Cloth napkins are sophisticated AF, guys. So are handkerchiefs, and I can’t wait for it to be a thing again to offer people a handkerchief as a gesture of kindness. Let’s bring that back. Use a handkerchief to blow your nose, dry your hands, or as another way to wrap your food.
Before you start organizing a backpack full of mason jars and stainless steel tiffins in various sizes, I’ll remind you that it is possible to keep it light. Becoming zero waste is not a life sentence of carting glass jars everywhere. I was easily able to fit all of this into my tiny backpack during a Sunday afternoon in Downtown LA. It doesn’t need to be expensive or complicated in order to get the job done. Start small, and make adjustments as needed.

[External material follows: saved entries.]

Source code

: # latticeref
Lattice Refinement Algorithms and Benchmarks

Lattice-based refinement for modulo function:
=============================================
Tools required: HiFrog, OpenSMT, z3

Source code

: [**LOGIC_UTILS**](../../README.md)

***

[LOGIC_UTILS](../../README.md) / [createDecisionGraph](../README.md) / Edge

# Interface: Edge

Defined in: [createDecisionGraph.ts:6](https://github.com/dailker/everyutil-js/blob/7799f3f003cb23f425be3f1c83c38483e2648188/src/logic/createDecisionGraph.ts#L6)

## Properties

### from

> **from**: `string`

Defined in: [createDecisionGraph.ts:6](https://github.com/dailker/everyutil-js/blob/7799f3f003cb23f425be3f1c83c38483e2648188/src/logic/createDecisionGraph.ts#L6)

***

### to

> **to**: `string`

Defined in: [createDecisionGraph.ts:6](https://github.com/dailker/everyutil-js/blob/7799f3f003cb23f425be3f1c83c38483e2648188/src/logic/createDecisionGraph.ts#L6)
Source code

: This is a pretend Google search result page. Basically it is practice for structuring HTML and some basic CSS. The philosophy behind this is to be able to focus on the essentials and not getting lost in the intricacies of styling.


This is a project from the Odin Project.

Strangers and acquaintances will definitely notice once you start pulling things out of your bag of tricks, and they might think you’re weird. But who cares? It’s a great way to start a conversation, and it will probably encourage others to think about our disposable culture of convenience in a new light. Carry that bamboo spork with pride, and it might encourage others to do the same.